Acceptance of Goods and Services by Buyer.  Buyer shall be deemed to have accepted the goods and services on the date that the goods and services have been received by Buyer and have performed in accordance with all specifications and warranties (the “date of acceptance”). The risk of loss or damage shall remain with Seller until the date of acceptance. Buyer shall have the right to inspect and test the goods and services and reject any nonconforming goods and services. In addition to any other remedies under law, Buyer shall have the right to reject and refuse acceptance, require prompt correction or cure, or accept any nonconforming goods or services with an equitable adjustment in price. Buyer may return nonconforming goods to Seller at Seller’s risk and expense, including transportation and handling costs. The right to test and inspect, whether exercised or not, shall not affect Buyer’s right to revoke acceptance or pursue other remedies if nonconformities are later discovered, even if such nonconformity could have been discovered upon inspection. Payment for goods or services shall not constitute acceptance.  Acceptance shall not relieve Seller from its responsibility under any warranty.

 

Warranties.  In addition to all other express and implied warranties, Seller expressly warrants that all goods and services shall: (a) be free from all liens, charges, encumbrances, or claims of any person; (b) be of merchantable quality, of good material and workmanship, and free from defects in design, materials and workmanship for a period that begins on the date of delivery and expires on the later of (i) the first anniversary of the date of acceptance or (ii) the expiration of Seller’s warranty period; (c) be fit for the purposes for which goods of that type are ordinarily used as well as for any purposes Seller has made known to the public or to Buyer or that Buyer has made known to Seller; (d) conform strictly and in every respect to the specifications and descriptions of this purchase order and any sample, quote, description, specification, drawing, writing or proposal provided to Buyer by Seller; (e) be produced and performed in compliance with and conform in all respects to all applicable laws, regulations, standards, rules and orders of all applicable federal, state, and local governmental authorities, whether domestic or foreign, including without limitation those governing safety, health, labor, hazardous substances and sanitation: and (f) not infringe any patent, copyright, trademark or proprietary rights of any third party.  Seller hereby assigns to Buyer the benefits of all warranties given by any person or entity from whom Seller purchased any goods or services.
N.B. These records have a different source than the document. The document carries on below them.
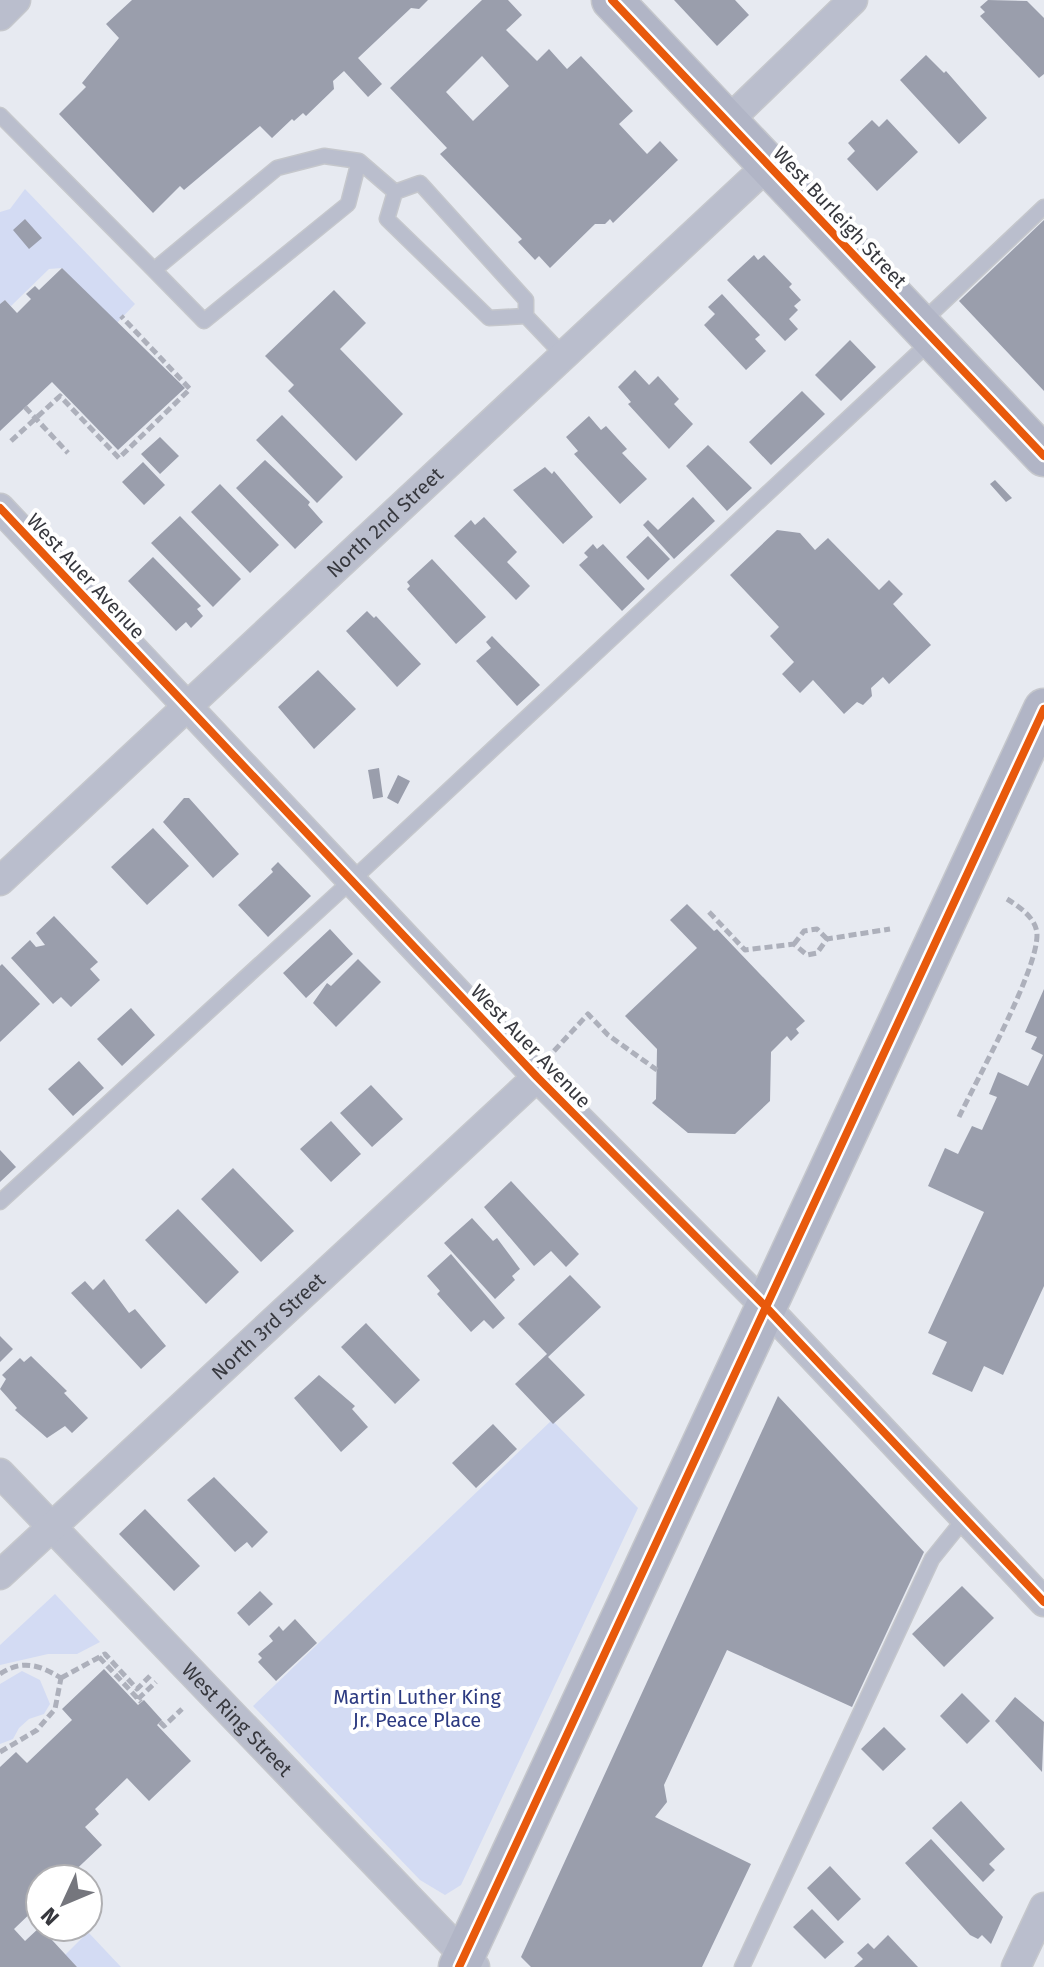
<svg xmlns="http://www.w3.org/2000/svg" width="1044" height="1967" font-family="'Fira Sans',sans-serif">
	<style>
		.green { fill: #d3dbf3 }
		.building { fill: #9a9eac; fill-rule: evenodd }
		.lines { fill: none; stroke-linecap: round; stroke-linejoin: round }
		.lane-casing { stroke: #c5c7cc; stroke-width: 17 }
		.street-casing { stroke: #c5c7cc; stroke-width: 31 }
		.secondary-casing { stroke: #c5c7cc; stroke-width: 43 }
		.path { stroke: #adb0bb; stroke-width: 5; stroke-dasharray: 8 4; stroke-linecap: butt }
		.lane { stroke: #babecd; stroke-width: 14 }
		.street { stroke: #babecd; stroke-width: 28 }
		.secondary { stroke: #b1b5c6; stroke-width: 40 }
		.cycleway-casing { stroke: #fff; stroke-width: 13 }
		.cycleway { stroke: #e8590c; stroke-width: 8 }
		.labels { text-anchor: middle; stroke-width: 8; stroke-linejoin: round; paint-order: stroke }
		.street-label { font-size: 20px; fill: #37383e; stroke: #fff }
		.park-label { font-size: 20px; fill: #2c3a81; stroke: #fff }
	</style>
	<rect width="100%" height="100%" fill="#e7eaf1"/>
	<path class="green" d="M25 189 135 304 116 324 62 268 49 269 11 306 5 300 0 304V212L10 209Z
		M552 1420 638 1508 461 1885 445 1895 420 1880 253 1706Z
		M55 1594 100 1642 77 1654H48L0 1665V1645Z
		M22 1671 40 1680 50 1704 44 1714 29 1719 19 1728 13 1739 0 1744V1684Z
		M88 1932 121 1967H77L65 1955Z"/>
	<path class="building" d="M132 0H428L419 9 411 8 358 58 382 84 368 97 344 71 333 81 334 89 306 116 303 113 294 121 292 119 272 138 260 126 184 190 180 186 153 213 59 114 86 87 82 83 119 38 106 24Z
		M482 0H508L522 15 506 30 537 61 549 49 567 69 581 56 633 111 619 124 647 154 660 141 678 160 613 223 610 219 605 224H595L550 268 539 256 535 260 518 242 522 239 440 154 447 148 390 88ZM482 56 509 86 473 121 446 92Z
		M674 0H735L749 15 717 46Z
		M988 0 1027 1 1044 18V74L1039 78 980 16 985 12 980 7Z
		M926 55 944 73 946 71 987 118 959 144 900 80Z
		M887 119 918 152 877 191 847 159 855 151 848 143 872 120 879 127Z
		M25 219 42 238 29 249 13 230Z
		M1044 220V391L959 301Z
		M754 255 758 260 764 255 792 284 789 287 801 300 794 306 798 310 789 319 798 329 785 341 727 280Z
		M62 268 185 388 118 450 52 382 0 431V304L5 300 17 313 31 299 26 294 35 286 39 290Z
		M334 290 366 323 340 349 403 414 356 461 288 391 294 385 265 356Z
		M722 294 760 335 755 339 766 351 746 370 704 325 715 314 708 307Z
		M850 340 876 367 841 401 815 375Z
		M635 370 649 385 658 376 679 399 674 404 693 424 669 449 628 404 631 402 618 387Z
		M802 391 825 414 771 465 749 442Z
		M282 415 343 477 317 503 256 440Z
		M589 416 601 430 606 426 627 449 622 453 647 479 620 504 574 454 578 451 566 437Z
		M160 437 179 456 160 474 141 454Z
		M708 445 752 488 727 511 686 466Z
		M265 460 310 502 308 505 323 522 295 549 236 488Z
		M143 462 165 485 144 505 122 482Z
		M545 467 552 474 554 471 593 517 563 544 513 490Z
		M995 480 1012 498 1006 502 990 484Z
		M220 484 279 545 250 573 191 512Z
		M693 497 715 521 674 559 643 525 648 520 658 530Z
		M180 516 241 579 213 607 151 543Z
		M484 517 517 552 507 562 530 586 516 600 454 536 471 520 475 525Z
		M777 530 800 533 815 550 828 538 879 590 889 580 903 594 893 604 931 645 889 684 883 677 871 688 872 696 863 705 857 702 844 714 813 680 800 693 782 674 794 662 770 636 779 627 730 575Z
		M648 536 670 559 648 580 626 557Z
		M593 544 597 549 603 544 645 589 622 611 579 565 588 557 584 553Z
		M153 557 201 606 197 609 203 616 191 628 186 622 176 631 128 581Z
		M432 559 486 617 456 644 407 589 410 586 407 582Z
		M367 611 374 618 376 616 421 664 397 687 346 631Z
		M492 636 540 685 517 706 476 661 491 648 486 642Z
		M318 670 356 709 314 749 278 707Z
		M379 768 383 797 373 799 368 770Z
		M398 775 410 781 398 804 387 798Z
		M184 798H189L239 854 213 878 163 822Z
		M153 828 189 866 147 905 111 867Z
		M278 862 311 896 268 937 238 905 273 872 271 869Z
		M687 904 714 931 717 929 805 1021 796 1029 799 1033 791 1041 787 1036 771 1052 770 1101 735 1134 688 1133 652 1103 656 1099 657 1049 625 1016 697 948 670 920Z
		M54 916 98 962 90 969 100 980 71 1007 61 997 53 1004 11 958 30 940 36 947 45 945 36 933Z
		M330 929 353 954 306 998 283 973Z
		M358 959 381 982 336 1027 313 1003 327 983 331 986Z
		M2 964 40 1004 0 1042V966Z
		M1044 989V1286L1003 1375 984 1366 972 1392 932 1374 947 1342 928 1333 984 1212 928 1186 945 1148 958 1154 972 1126 982 1130 997 1097 989 1094 998 1072 1028 1086 1043 1055 1031 1049 1037 1037 1025 1032Z
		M131 1008 155 1035 122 1066 97 1039Z
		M79 1061 104 1088 73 1116 48 1089Z
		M371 1085 403 1119 372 1147 340 1113Z
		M331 1121 361 1154 331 1182 300 1149Z
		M0 1150 16 1167 0 1182Z
		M233 1168 294 1231 261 1262 201 1199Z
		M511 1181 579 1254 566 1267 551 1251 534 1266 484 1207Z
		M178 1209 239 1272 206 1304 145 1240Z
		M472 1218 493 1241 497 1238 520 1269 512 1276 515 1280 495 1299 444 1243Z
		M451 1254 505 1318 493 1329 484 1320 471 1332 437 1294 440 1291 427 1276Z
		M570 1275 601 1307 548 1357 585 1395 553 1424 515 1384 547 1354 518 1324Z
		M104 1279 129 1313 135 1309 166 1346 141 1369 71 1293 85 1281 93 1290Z
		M366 1323 420 1380 395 1404 341 1347Z
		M0 1336 13 1349 0 1362Z
		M31 1356 67 1391 64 1393 88 1418 72 1433 65 1426 47 1438 15 1410 17 1408 0 1389 6 1379 2 1375 20 1358 24 1362Z
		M319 1375 355 1406 352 1409 368 1427 341 1452 294 1398Z
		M778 1396 924 1552 852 1707 727 1650 664 1785 667 1802 655 1817 751 1864 702 1967H531L521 1957Z
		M493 1424 517 1449 476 1488 452 1463Z
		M214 1477 268 1532 252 1548 247 1542 235 1552 187 1500Z
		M145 1509 200 1566 174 1591 119 1534Z
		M962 1586 994 1618 944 1667 912 1634Z
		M260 1591 273 1604 249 1626 237 1613Z
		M295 1619 317 1643 276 1681 258 1662 262 1658 258 1654 273 1641 269 1636 279 1626 283 1631Z
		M104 1669 138 1705 144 1700 162 1720 157 1725 191 1761 149 1801 127 1778 95 1809 99 1814 85 1827 102 1845 66 1879H40V1904L14 1929 25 1941 40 1927 77 1967H0V1767L16 1752 27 1763 72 1720 62 1709Z
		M962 1693 990 1721 967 1744 940 1716Z
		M1015 1697 1044 1722 1042 1772 995 1721Z
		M884 1727 906 1749 883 1771 861 1749Z
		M961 1801 1005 1849 989 1864 995 1870 983 1882 932 1828Z
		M931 1839 1003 1917 991 1944 982 1935 978 1939 970 1935 905 1863Z
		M830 1866 861 1899 838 1921 807 1888Z
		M812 1909 844 1942 825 1959 793 1927Z
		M888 1935 918 1967H854L863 1959 857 1953 868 1943 874 1949Z"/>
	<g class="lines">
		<g class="lane-casing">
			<path id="lane" d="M0 115 154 270
				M359 161 348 204 204 321 154 270 277 168 324 156 359 161 395 192
				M526 316 489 318 387 219 395 192 420 183 526 300V316L564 356
				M922 322 1044 207
				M0 1202 351 881 931 341
				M742 1967 932 1559 965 1518"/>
		</g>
		<g class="street-casing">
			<g id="street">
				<path d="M0 16 16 0"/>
				<path d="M727 122 853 0"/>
				<path d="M0 508 537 1077 765 1306 1044 1602"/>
				<path id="s1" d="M0 881 768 165"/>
				<path id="s2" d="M0 1473 475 1967"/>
				<path id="s3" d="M0 1575 537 1077"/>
				<path d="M1016 1967 1044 1907"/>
			</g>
		</g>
		<g class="secondary-casing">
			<path id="secondary" d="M612 0 1044 456
				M459 1967 1044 709"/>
		</g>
		<path class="path" d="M25 407 68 453
			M11 441 60 396 119 458 190 389 121 316
			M709 912 745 950 794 944 807 955 817 953 827 939 890 929
			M794 944 804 931 817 929 827 939
			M554 1051 588 1014 608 1035 657 1070
			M959 1117C977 1079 1037 972 1037 935 1037 919 1020 907 1007 899
			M99 1657 141 1702
			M0 1674C22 1659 40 1665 61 1678
			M61 1678 105 1654 137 1689 150 1676
			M138 1699 156 1682
			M160 1722 164 1726 182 1709
			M0 1752 37 1730 55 1709 61 1678"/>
		<use href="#lane" class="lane"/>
		<use href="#street" class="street"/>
		<use href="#secondary" class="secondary"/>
		<g class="cycleway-casing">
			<path id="cycleway" d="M612 0 1044 456
				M0 508 537 1077 765 1306 1044 1602
				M459 1967 1044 709"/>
		</g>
		<use href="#cycleway" class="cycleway"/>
	</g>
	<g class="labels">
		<g class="street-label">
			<text transform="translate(840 217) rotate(47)" y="7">West Burleigh Street</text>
			<text dy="7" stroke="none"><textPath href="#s1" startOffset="526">North 2nd Street</textPath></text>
			<text transform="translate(86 576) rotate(47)" y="7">West Auer Avenue</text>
			<text transform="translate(531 1046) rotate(46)" y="7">West Auer Avenue</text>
			<text dy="7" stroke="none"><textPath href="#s3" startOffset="366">North 3rd Street</textPath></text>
			<text dy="7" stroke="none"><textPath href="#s2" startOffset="342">West Ring Street</textPath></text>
		</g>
		<g class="park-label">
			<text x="417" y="1704">Martin Luther King<tspan x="417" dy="23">Jr. Peace Place</tspan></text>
		</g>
	</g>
	<g transform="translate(64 1903) rotate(226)"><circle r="38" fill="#ffffff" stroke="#afafb2" stroke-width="2"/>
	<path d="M0-6L14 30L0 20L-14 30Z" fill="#75767d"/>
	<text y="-12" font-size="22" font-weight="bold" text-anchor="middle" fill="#37383e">N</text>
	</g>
</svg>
Without limiting any other rights or remedies available to Buyer under this Agreement or otherwise, if the goods or services are defective in any way or fail to conform in all respects to any warranty, Seller shall, at its own expense, within a reasonable time after notice, repair, replace or correct any defective or nonconforming goods or services, provided, however, that Seller is notified of the defect or nonconformity within a period of one year after the date Buyer discovers the defect. Whether or not Seller repairs, replaces or corrects any defects within a reasonable time, Seller shall reimburse Buyer for reasonable expenses incurred in connection with such failure and in enforcing its warranty rights (including without limitation its reasonable attorney fees at trial and on appeal), in addition to any other remedies Buyer may have.

 

Intellectual Property.  The parties expressly acknowledge and agree that at no time shall either party acquire or retain, or appropriate for its own use, any right, title or interest in or to any of the other party’s intellectual property. Neither party shall take any action that might impair in any way any right, title or interest of the other party in or to any of the parties’ respective intellectual property.